Many observers say the White House must act without delay because a new SEC chairman must be questioned by the Senate, approved, and installed in office before he can name a successor to Webster, if Webster resigns.
One economist, Margaret Blair of the Brookings Institution, a private Washington policy center, said the process can be time-consuming. "If he [Webster] does step down, you lose whatever momentum the oversight board had. So what it does is it just postpones for another two, three, four, five, six months whatever it takes to straighten this mess out."
Blair tells RFE/RL that this could have a bad effect on the U.S. economy. Already it is sluggish, and the American people -- investors, consumers, and corporate executives -- are awaiting government action in a time of uncertainty.
According to Blair, the best action for the government to take is to get the accounting oversight board working as soon as possible. This alone, she said, may be able to restore investor confidence that the companies whose stocks they buy are worth the investment. "Investor confidence may help increase stock prices. As it drives prices up, that can improve the overall confidence level in the economy. Consumer activity will pick up, business investment will pick up, and the [economic] engine will go forward."

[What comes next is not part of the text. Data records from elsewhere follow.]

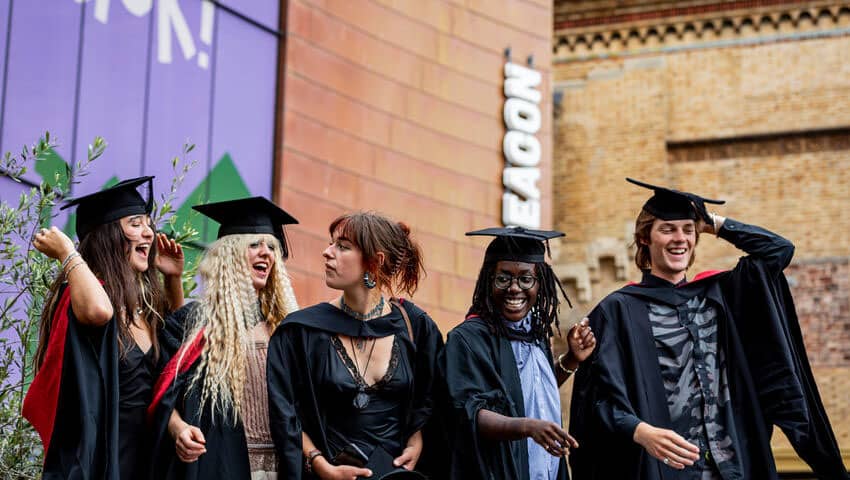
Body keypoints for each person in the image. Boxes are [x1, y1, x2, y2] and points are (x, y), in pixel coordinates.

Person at [569, 178, 849, 480]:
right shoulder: (618, 310)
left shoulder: (720, 294)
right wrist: (641, 431)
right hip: (664, 470)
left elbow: (779, 251)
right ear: (645, 238)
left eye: (687, 230)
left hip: (733, 467)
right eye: (667, 229)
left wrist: (713, 224)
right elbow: (597, 400)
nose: (680, 238)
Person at [23, 176, 185, 480]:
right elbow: (100, 311)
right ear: (109, 236)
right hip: (100, 462)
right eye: (135, 224)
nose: (149, 232)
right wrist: (68, 253)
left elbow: (175, 351)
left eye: (149, 224)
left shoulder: (142, 307)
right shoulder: (82, 295)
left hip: (144, 461)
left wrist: (173, 280)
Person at [267, 212, 443, 480]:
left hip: (394, 474)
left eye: (343, 246)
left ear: (375, 261)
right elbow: (284, 412)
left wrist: (416, 438)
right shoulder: (302, 331)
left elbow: (432, 400)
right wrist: (319, 463)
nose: (327, 252)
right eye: (331, 243)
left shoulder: (416, 327)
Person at [147, 196, 300, 480]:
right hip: (220, 466)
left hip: (279, 469)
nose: (265, 253)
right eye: (254, 245)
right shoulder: (197, 324)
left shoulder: (287, 330)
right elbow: (162, 391)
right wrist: (179, 429)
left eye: (271, 247)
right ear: (230, 254)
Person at [441, 227, 596, 480]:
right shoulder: (469, 339)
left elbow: (526, 391)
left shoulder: (535, 333)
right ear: (489, 280)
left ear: (540, 283)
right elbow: (468, 413)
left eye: (526, 279)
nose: (515, 288)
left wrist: (571, 359)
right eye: (503, 278)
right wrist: (528, 426)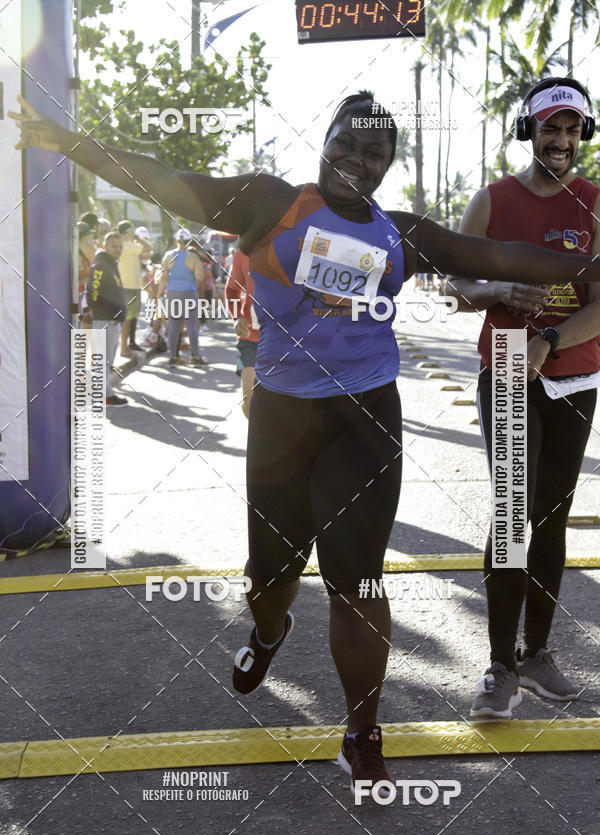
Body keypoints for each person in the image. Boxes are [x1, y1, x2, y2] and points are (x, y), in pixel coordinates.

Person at [13, 89, 600, 797]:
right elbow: (159, 178)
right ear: (324, 142)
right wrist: (66, 141)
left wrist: (580, 270)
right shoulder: (269, 203)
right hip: (284, 423)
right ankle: (267, 634)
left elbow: (500, 253)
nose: (358, 159)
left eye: (374, 152)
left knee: (360, 579)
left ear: (388, 165)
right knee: (270, 580)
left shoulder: (399, 233)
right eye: (346, 144)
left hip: (367, 421)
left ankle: (362, 732)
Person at [445, 77, 600, 719]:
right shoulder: (492, 200)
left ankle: (538, 657)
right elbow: (455, 279)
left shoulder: (596, 204)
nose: (560, 141)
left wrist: (552, 339)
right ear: (528, 132)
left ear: (582, 136)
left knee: (553, 517)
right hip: (506, 366)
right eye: (549, 128)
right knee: (511, 519)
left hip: (575, 372)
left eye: (571, 130)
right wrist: (496, 293)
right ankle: (500, 666)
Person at [85, 231, 128, 407]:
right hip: (105, 319)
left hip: (112, 319)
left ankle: (103, 392)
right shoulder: (101, 264)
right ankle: (104, 395)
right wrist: (100, 312)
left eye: (120, 246)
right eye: (114, 246)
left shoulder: (110, 263)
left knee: (106, 360)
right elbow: (92, 292)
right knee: (102, 360)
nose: (117, 249)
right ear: (105, 246)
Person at [157, 228, 207, 367]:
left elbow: (163, 278)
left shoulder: (168, 256)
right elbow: (200, 278)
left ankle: (173, 357)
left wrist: (157, 296)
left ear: (176, 240)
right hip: (189, 293)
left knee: (173, 325)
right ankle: (195, 356)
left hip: (172, 293)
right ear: (190, 240)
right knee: (192, 326)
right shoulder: (193, 257)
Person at [225, 248, 259, 418]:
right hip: (251, 337)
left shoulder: (291, 242)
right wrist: (237, 317)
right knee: (249, 403)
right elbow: (232, 290)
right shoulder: (244, 252)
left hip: (285, 340)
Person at [117, 219, 152, 356]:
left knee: (131, 318)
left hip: (132, 286)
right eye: (131, 230)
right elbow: (148, 246)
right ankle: (124, 349)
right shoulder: (126, 245)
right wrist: (137, 238)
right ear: (126, 232)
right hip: (128, 286)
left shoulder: (128, 244)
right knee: (127, 318)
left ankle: (128, 346)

Peter Locke agrees. Locke is a professor of finance at George Washington University in Washington. He said it is important to remember that there are many uncertain aspects to business, and it is important for the government to eliminate the illegal risk factors, like artificially inflating a company's earnings in an effort to keep stock prices high. "Generally, stocks have risks. The idea of the SEC and an accounting oversight board is to make sure that the only risk that we should see is the natural risk of business, not any sort of risk associated with any shenanigans that are going on."

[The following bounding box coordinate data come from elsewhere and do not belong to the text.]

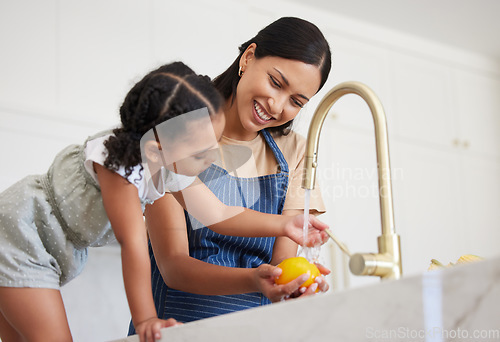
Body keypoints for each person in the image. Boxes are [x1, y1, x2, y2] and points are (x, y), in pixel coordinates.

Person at [0, 61, 328, 342]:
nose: (212, 157)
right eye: (201, 153)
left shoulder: (167, 166)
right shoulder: (120, 167)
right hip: (23, 238)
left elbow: (218, 213)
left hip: (49, 250)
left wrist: (286, 224)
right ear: (158, 150)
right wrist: (145, 320)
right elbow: (133, 246)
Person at [131, 16, 333, 329]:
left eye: (295, 101)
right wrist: (255, 279)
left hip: (256, 331)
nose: (277, 106)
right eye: (276, 83)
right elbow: (174, 267)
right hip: (175, 328)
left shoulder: (294, 151)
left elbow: (277, 259)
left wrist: (295, 285)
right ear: (249, 57)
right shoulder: (178, 126)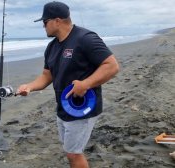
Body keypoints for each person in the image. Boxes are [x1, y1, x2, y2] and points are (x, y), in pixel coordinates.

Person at [17, 1, 119, 168]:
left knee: (73, 154)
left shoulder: (85, 38)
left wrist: (85, 84)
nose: (43, 26)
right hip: (63, 107)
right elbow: (46, 76)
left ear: (57, 21)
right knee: (71, 150)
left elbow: (112, 65)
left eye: (45, 22)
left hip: (83, 108)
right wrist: (30, 86)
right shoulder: (51, 47)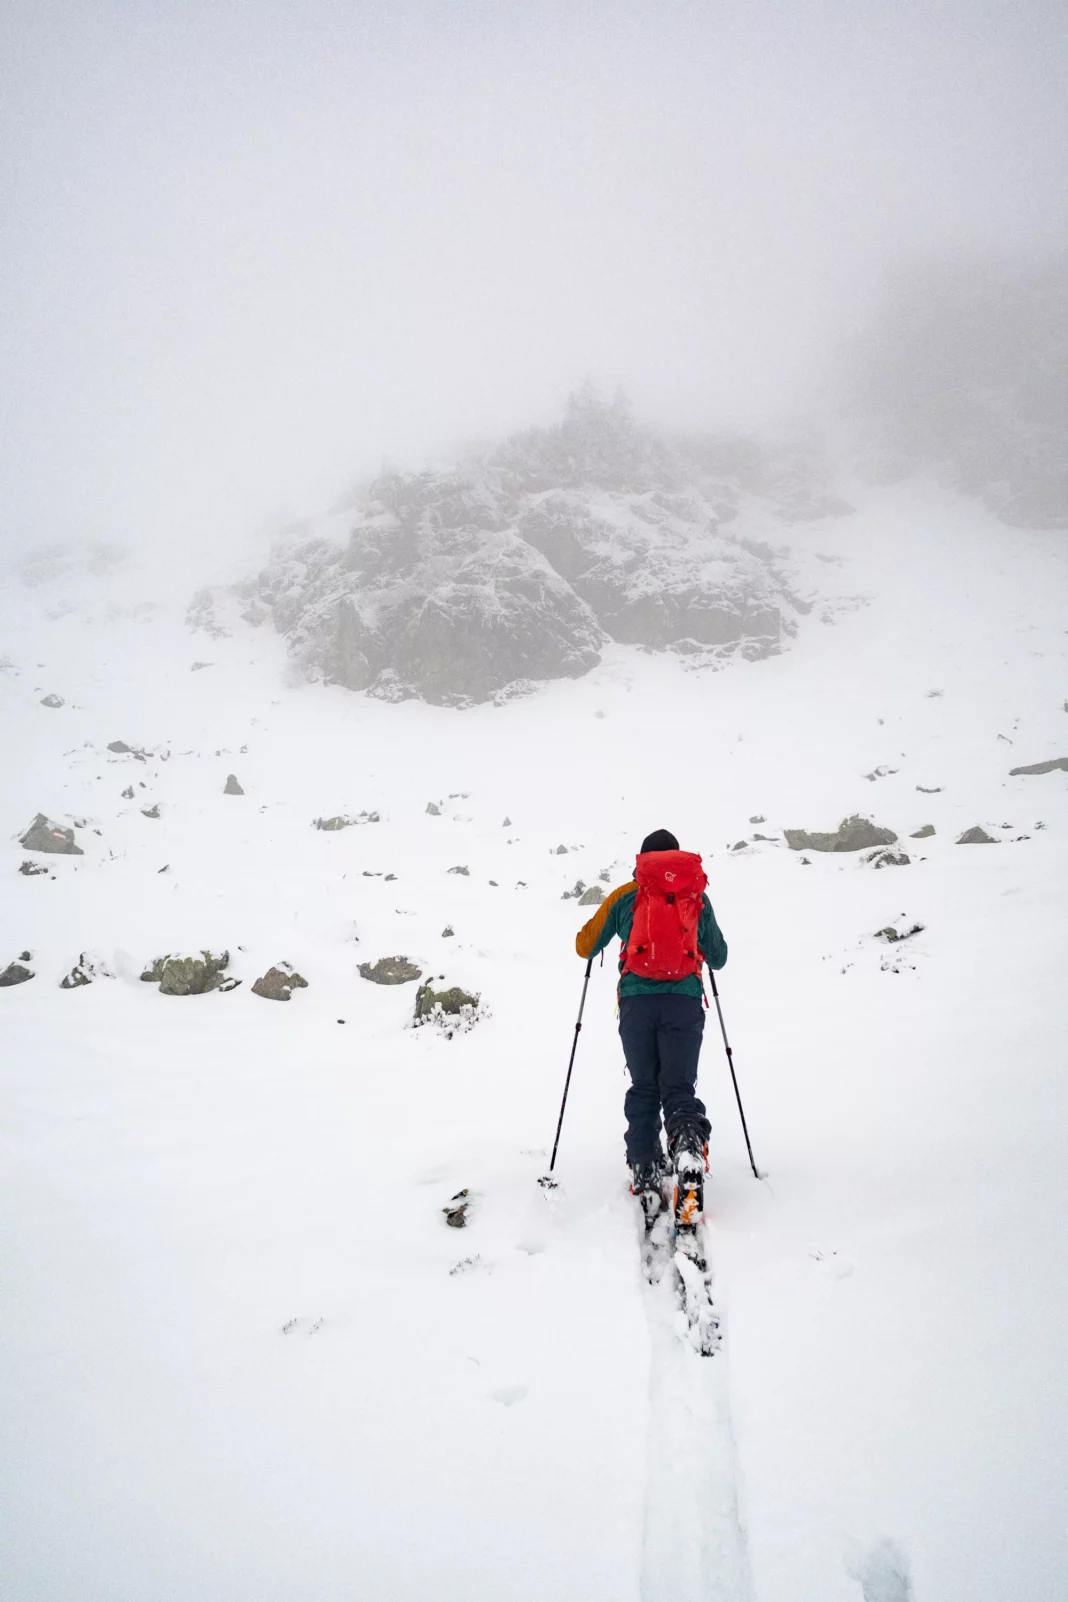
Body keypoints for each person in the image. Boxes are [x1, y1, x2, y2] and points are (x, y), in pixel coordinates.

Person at [574, 829, 727, 1225]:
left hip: (637, 1006)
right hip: (684, 1002)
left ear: (642, 860)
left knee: (644, 1085)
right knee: (678, 1088)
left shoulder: (627, 894)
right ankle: (689, 1150)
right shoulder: (695, 895)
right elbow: (720, 957)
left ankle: (644, 1171)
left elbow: (585, 946)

In fact, he says any action by a government -- whether good or bad -- often helps the investment climate because it simply removes uncertainties about the direction of the country.

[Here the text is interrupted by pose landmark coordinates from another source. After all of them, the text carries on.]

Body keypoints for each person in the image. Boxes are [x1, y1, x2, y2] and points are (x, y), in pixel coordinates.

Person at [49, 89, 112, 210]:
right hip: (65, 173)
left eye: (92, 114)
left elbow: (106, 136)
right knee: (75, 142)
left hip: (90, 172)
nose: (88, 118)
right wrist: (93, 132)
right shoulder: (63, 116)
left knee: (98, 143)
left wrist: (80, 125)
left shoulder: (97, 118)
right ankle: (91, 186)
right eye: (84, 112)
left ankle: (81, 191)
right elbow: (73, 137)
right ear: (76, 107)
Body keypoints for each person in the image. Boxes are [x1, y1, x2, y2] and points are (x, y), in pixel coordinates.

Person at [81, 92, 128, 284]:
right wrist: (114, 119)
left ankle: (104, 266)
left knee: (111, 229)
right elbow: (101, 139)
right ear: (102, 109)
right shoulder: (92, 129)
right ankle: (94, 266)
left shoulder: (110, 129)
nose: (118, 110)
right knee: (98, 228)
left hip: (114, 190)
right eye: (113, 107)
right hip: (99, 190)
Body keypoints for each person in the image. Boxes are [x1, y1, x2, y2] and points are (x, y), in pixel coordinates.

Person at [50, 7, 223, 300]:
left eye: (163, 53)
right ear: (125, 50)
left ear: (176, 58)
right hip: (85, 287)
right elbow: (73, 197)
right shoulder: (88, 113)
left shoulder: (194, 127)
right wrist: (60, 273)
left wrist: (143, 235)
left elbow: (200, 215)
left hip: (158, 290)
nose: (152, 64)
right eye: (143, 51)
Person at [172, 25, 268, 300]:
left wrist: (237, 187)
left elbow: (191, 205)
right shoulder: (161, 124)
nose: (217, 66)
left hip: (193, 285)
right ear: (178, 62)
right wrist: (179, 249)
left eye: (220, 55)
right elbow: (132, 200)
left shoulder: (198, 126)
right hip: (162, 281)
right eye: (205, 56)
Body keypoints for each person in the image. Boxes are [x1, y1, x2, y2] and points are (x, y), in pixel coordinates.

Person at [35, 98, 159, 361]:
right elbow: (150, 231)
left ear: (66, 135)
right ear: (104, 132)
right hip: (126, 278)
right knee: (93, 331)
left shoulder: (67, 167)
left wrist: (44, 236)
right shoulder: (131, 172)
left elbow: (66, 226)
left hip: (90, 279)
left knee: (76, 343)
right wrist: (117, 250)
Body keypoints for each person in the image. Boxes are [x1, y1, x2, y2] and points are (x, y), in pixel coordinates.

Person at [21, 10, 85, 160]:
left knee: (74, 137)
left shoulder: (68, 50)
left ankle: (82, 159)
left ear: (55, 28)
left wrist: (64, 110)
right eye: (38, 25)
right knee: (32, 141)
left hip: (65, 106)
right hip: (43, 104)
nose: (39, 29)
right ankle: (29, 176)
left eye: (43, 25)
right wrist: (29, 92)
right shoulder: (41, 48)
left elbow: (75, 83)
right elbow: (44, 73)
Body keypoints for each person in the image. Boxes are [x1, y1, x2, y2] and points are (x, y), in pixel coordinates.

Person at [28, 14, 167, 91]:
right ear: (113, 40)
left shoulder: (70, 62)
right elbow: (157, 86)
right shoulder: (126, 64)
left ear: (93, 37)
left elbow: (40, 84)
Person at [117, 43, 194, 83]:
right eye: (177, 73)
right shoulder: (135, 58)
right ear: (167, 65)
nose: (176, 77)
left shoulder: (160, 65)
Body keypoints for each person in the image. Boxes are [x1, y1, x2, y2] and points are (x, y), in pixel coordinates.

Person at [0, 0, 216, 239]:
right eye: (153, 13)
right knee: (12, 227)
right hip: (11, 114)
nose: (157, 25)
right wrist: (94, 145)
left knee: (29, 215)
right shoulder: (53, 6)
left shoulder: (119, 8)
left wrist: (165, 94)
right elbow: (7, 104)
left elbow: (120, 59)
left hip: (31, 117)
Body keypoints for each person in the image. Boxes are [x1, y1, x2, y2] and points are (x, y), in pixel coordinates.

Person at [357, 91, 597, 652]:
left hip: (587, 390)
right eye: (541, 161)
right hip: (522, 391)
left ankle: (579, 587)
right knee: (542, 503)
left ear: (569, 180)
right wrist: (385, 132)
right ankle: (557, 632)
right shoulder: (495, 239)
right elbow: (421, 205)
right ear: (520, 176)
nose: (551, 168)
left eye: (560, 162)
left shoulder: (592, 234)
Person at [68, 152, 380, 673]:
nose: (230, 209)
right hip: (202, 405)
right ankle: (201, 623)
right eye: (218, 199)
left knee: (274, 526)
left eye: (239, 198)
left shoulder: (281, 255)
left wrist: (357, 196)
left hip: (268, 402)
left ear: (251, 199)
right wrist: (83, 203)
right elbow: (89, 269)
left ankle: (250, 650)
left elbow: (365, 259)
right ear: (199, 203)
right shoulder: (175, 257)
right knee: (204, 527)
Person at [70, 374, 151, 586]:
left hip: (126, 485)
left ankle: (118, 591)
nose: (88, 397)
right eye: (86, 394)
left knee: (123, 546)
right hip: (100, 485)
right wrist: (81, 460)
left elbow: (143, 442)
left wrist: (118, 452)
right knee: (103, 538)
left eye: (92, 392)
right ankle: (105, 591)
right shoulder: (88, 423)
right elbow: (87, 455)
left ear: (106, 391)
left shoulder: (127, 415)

Once these decisions are made, Locke told RFE/RL, a company has a better perception of the market, and investors have a better idea about that company's performance in that market -- and therefore the value of its stock. "[Investors say:] 'It doesn't really matter where you go with a decision, it's [important] just [to] get rid of the uncertainty because as long as that uncertainty's there, we don't know how to [value a given stock]. We don't know if you're going to increase our capital gains tax. What are you going to do with oil taxes? Are you going to go to war?' All these things are hanging over, and they're uncertainties as far as how people should invest. Now we have the accounting uncertainty."
Locke says fast action by Bush to resolve the trouble at the SEC could have a similarly beneficial impact on the economies of Europe and the rest of the world. He cited the much-used economic axiom about the world's economic dependence on the United States: that when America sneezes, the world gets a cold.
According to Locke, that is not only because Americans buy so many goods from Europe and Asia, but also because Europeans and Asians buy so many American goods. And, he noted, Europe and America together also buy a considerable amount of oil from the Middle East. "There's just a tremendous amount of integration. The problem is, when you get that level of integration, then you have some sort of short-term dependency."
Locke said this "short-term dependency" means that an economic slump in the United States tends to be contagious to other nations. Now, he says, it is time for the American government to start treating the condition in hopes that improved health will be just as contagious around the world.